Saturday, March 10, 2012

Mallory, Everest, and WWI

Just finished reading Into the Silence by Wade Davis (Knopf 2011). It concerns the early efforts to climb Mount Everest. Its scope goes way beyond the three expeditions that George Mallory participated in. I guess you could say it gives a harrowing look at British culture in the years leading to and just following WWI.

George Mallory stands centerstage in the book, but he really doesn’t appear till more than 100 pages in. Davis first describes how Everest was discovered as the highest point on Earth, mid 19th century. Data had been taken in the Himalaya but not till some years later were they put together and triangulated to determine that that peak was the world’s top. I’d read some of that before but Davis supplies detail. It’s engrossing to read. Plenty of Empire stuff enters even then.

Davis then introduces the players in the expeditions. Most of the people involved in the expeditions were war veterans. In pounding fashion, Davis recounts horrors of the Great War, as experienced by these men. Somme, Paschedaele, haroo, haroo. You have to keep hearing the numbers to even believe, the carnage, the carnage. It amazes that anyone within the reach of the war retained sanity. It also amazes that any of the European countries involved survived.

Along with the war experience, most of these men were college educated, Britain’s highly structured and hierarchical school system. Mallory was regarded as an Adonis. Davis offers many florid testimonials by men who knew Mallory concerning Mallory’s physical beauty. Sounds like he’s on a par with Rupert Brooke, whom Mallory knew. Historian Lytton Strachey was crazy smitten, but Mallory was crazy smitten with Strachey’s brother James (who said the Treaty of Versailles: “The peace to end all peace.”). All the pictures of Mallory in the book show him under wide brim hats or in fuzzy group shots, and I can detect no nimbus surrounding him. But he must have had something going.

One sees it in his letters, he had character. Indeed, most of the players in the book had been thru hell.
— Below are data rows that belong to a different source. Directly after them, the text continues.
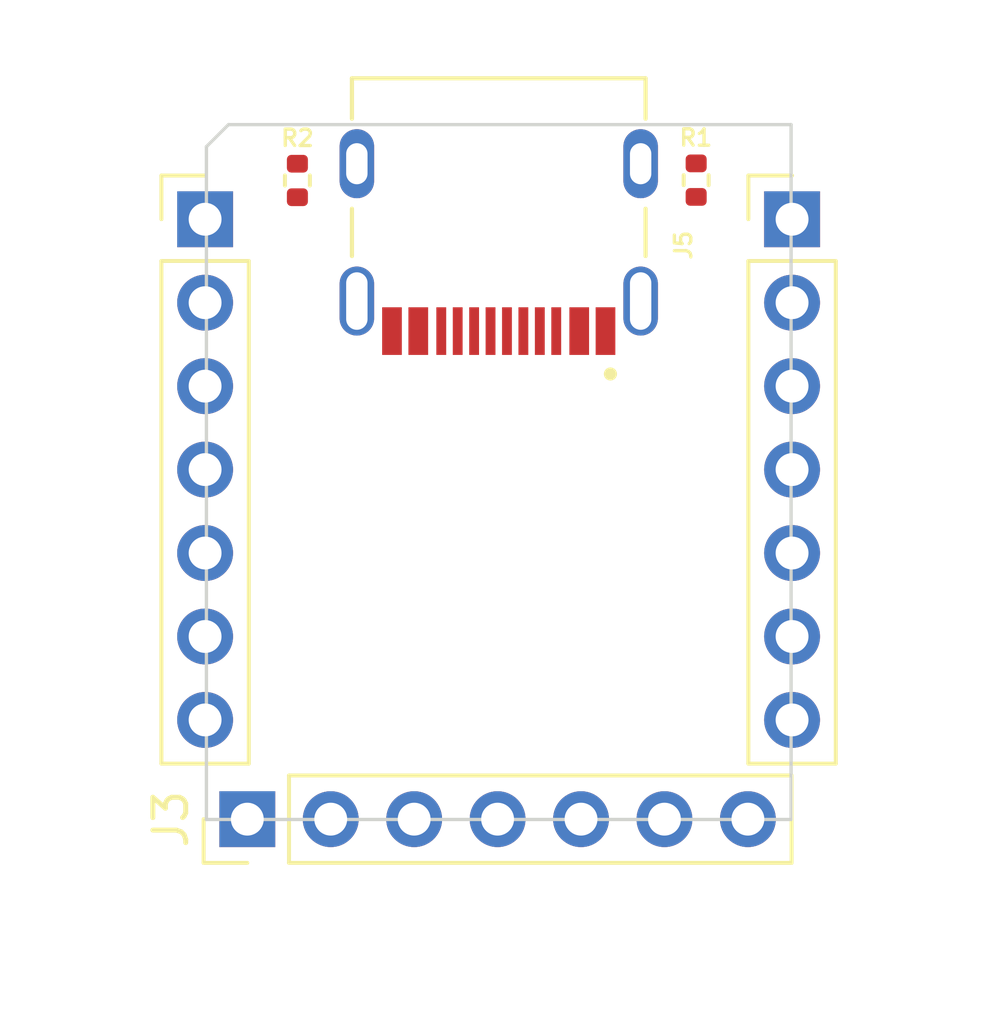
<source format=kicad_pcb>
(kicad_pcb
	(version 20240108)
	(generator "pcbnew")
	(generator_version "8.0")
	(general
		(thickness 1.6)
		(legacy_teardrops no)
	)
	(paper "A4")
	(layers
		(0 "F.Cu" signal)
		(31 "B.Cu" signal)
		(32 "B.Adhes" user "B.Adhesive")
		(33 "F.Adhes" user "F.Adhesive")
		(34 "B.Paste" user)
		(35 "F.Paste" user)
		(36 "B.SilkS" user "B.Silkscreen")
		(37 "F.SilkS" user "F.Silkscreen")
		(38 "B.Mask" user)
		(39 "F.Mask" user)
		(40 "Dwgs.User" user "User.Drawings")
		(41 "Cmts.User" user "User.Comments")
		(42 "Eco1.User" user "User.Eco1")
		(43 "Eco2.User" user "User.Eco2")
		(44 "Edge.Cuts" user)
		(45 "Margin" user)
		(46 "B.CrtYd" user "B.Courtyard")
		(47 "F.CrtYd" user "F.Courtyard")
		(48 "B.Fab" user)
		(49 "F.Fab" user)
		(50 "User.1" user)
		(51 "User.2" user)
		(52 "User.3" user)
		(53 "User.4" user)
		(54 "User.5" user)
		(55 "User.6" user)
		(56 "User.7" user)
		(57 "User.8" user)
		(58 "User.9" user)
	)
	(setup
		(pad_to_mask_clearance 0)
		(allow_soldermask_bridges_in_footprints no)
		(pcbplotparams
			(layerselection 0x00010fc_ffffffff)
			(plot_on_all_layers_selection 0x0000000_00000000)
			(disableapertmacros no)
			(usegerberextensions no)
			(usegerberattributes yes)
			(usegerberadvancedattributes yes)
			(creategerberjobfile yes)
			(dashed_line_dash_ratio 12.000000)
			(dashed_line_gap_ratio 3.000000)
			(svgprecision 4)
			(plotframeref no)
			(viasonmask no)
			(mode 1)
			(useauxorigin no)
			(hpglpennumber 1)
			(hpglpenspeed 20)
			(hpglpendiameter 15.000000)
			(pdf_front_fp_property_popups yes)
			(pdf_back_fp_property_popups yes)
			(dxfpolygonmode yes)
			(dxfimperialunits yes)
			(dxfusepcbnewfont yes)
			(psnegative no)
			(psa4output no)
			(plotreference yes)
			(plotvalue yes)
			(plotfptext yes)
			(plotinvisibletext no)
			(sketchpadsonfab no)
			(subtractmaskfromsilk no)
			(outputformat 1)
			(mirror no)
			(drillshape 1)
			(scaleselection 1)
			(outputdirectory "")
		)
	)
	(net 0 "")
	(net 1 "unconnected-(J1-Pin_1-Pad1)")
	(net 2 "unconnected-(J1-Pin_4-Pad4)")
	(net 3 "unconnected-(J1-Pin_2-Pad2)")
	(net 4 "/UART_TX")
	(net 5 "unconnected-(J1-Pin_3-Pad3)")
	(net 6 "/I2C_SCL")
	(net 7 "/I2C_SDA")
	(net 8 "+5V")
	(net 9 "/SPI_MISO")
	(net 10 "/SPI_SCK")
	(net 11 "/UART_RX")
	(net 12 "+3.3V")
	(net 13 "GND")
	(net 14 "/SPI_MOSI")
	(net 15 "unconnected-(J3-Pin_3-Pad3)")
	(net 16 "unconnected-(J3-Pin_7-Pad7)")
	(net 17 "unconnected-(J3-Pin_4-Pad4)")
	(net 18 "unconnected-(J3-Pin_1-Pad1)")
	(net 19 "unconnected-(J3-Pin_5-Pad5)")
	(net 20 "unconnected-(J3-Pin_6-Pad6)")
	(net 21 "unconnected-(J3-Pin_2-Pad2)")
	(net 22 "/USB_DN")
	(net 23 "unconnected-(J5-SBU2-PadB8)")
	(net 24 "VBUS")
	(net 25 "/USB_DP")
	(net 26 "Net-(J5-CC2)")
	(net 27 "Net-(J5-CC1)")
	(net 28 "unconnected-(J5-SBU1-PadA8)")
	(footprint "Resistor_SMD:R_0402_1005Metric" (layer "F.Cu") (at 52.91 40.57 -90))
	(footprint "Connector_PinHeader_2.54mm:PinHeader_1x07_P2.54mm_Vertical" (layer "F.Cu") (at 39.245 60.02 90))
	(footprint "Connector_PinHeader_2.54mm:PinHeader_1x07_P2.54mm_Vertical" (layer "F.Cu") (at 37.96 41.76))
	(footprint "Resistor_SMD:R_0402_1005Metric" (layer "F.Cu") (at 40.77 40.58 90))
	(footprint "Connector_PinHeader_2.54mm:PinHeader_1x07_P2.54mm_Vertical" (layer "F.Cu") (at 55.83 41.76))
	(footprint "TYPE-C-31-M-12:HRO_TYPE-C-31-M-12" (layer "F.Cu") (at 46.9 40.07 180))
	(gr_line
		(start 38.671541 38.88)
		(end 55.8 38.88)
		(stroke
			(width 0.1)
			(type default)
		)
		(layer "Edge.Cuts")
		(uuid "198aed9f-cf02-40da-bdb9-41057c5abaef")
	)
	(gr_line
		(start 55.8 38.88)
		(end 55.8 60.03)
		(stroke
			(width 0.1)
			(type default)
		)
		(layer "Edge.Cuts")
		(uuid "219e42f0-9bce-424a-b453-a59f6dfd6489")
	)
	(gr_line
		(start 38 60.03)
		(end 38 39.5515)
		(stroke
			(width 0.1)
			(type default)
		)
		(layer "Edge.Cuts")
		(uuid "ae2f1649-12eb-4cb0-885b-1040cf91fb9f")
	)
	(gr_line
		(start 38 39.5515)
		(end 38.671541 38.88)
		(stroke
			(width 0.1)
			(type default)
		)
		(layer "Edge.Cuts")
		(uuid "c16fbbb2-37aa-4f51-a551-72faa5fe5ecb")
	)
	(gr_line
		(start 55.8 60.03)
		(end 38 60.03)
		(stroke
			(width 0.1)
			(type default)
		)
		(layer "Edge.Cuts")
		(uuid "cec3a7e4-f7eb-45cb-81a0-d61f24c0f715")
	)
	(gr_line
		(start 42.396 37.455)
		(end 51.395 37.456)
		(stroke
			(width 0.1)
			(type default)
		)
		(layer "User.2")
		(uuid "35f8729c-8786-4208-8462-9f2438f1ce74")
	)
	(gr_line
		(start 51.395 44.808)
		(end 42.396 44.808)
		(stroke
			(width 0.1)
			(type default)
		)
		(layer "User.2")
		(uuid "49658b85-6695-43c4-8f0e-784d0a44f9b1")
	)
	(gr_line
		(start 42.396 44.808)
		(end 42.396 37.455)
		(stroke
			(width 0.1)
			(type default)
		)
		(layer "User.2")
		(uuid "c8e0af2e-0fd5-4745-b244-50097638a1cd")
	)
	(gr_line
		(start 51.395 37.456)
		(end 51.395 44.808)
		(stroke
			(width 0.1)
			(type default)
		)
		(layer "User.2")
		(uuid "e3144539-acb3-427a-be4c-df90b5d16c24")
	)
)

</source>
It’s a thoughtful, literate bunch making this effort up the mountain. Tibet was largely unknown then, a new political football, and so was mountaineering at such altitude. They were just learning about the effects of thin air, and how to deal with that, as well as dealing a theocracy.

The oxygen tanks that they ended up using were burdens, however necessary. The clothing they wore wasn’t bad, wool and such, and someone had made goose down clothing for himself, but all the pictures in the book look like the men are ready for a jaunt on the moors on some misty morn. I mean, scarves and puttees, and the lot.

Mallory was a hero in England after the first attempt (mostly a reconnaissance) but even after the second attempt on the mountain, a lecture tour in North America failed miserably. During this second attempt, an avalanche caught four climbers and nine Sherpas. Five of the Sherpas died, which left Mallory wondering, why did he survive? Which most survivours of those horrendous battles must have thought. those At least at the time, the taking of Everest was a sort of war effort in the name of British Empire. That sort of meaning had no resonance outside the Empire.

The matter of altitude’s effects still retain mysteries. Some people with experience and fitness excel on the mountain and others fail. Mallory excelled. Despite himself, even. During the fatal expedition he left his compass behind at one stop, and his flashlight at another. His body was found 75 years after his death. He had a broken rope tied to him, and he had fallen. No evidence of Sandy Irvine his partner has been discovered.

The three expeditions could be taken as similar to the Space Race. Getting to the moon was seen as a positive jolt for the US Much practical good came of the Space Race too, technological development. Same too with the Everest expeditions.

I like the breadth of Davis’ subject. He could have stuck with the adventure story—that’s juicy enough—but the context is too important to ignore. That’s the thing that interests me in history, and perhaps interests me in the novels I most cherish. Melville for instance doggedly pulled together the evolving contexts of his whale story into an illuminating intersection. Davis works similarly. Definitely a book worth reading, despite the doleful horror of the war accounts.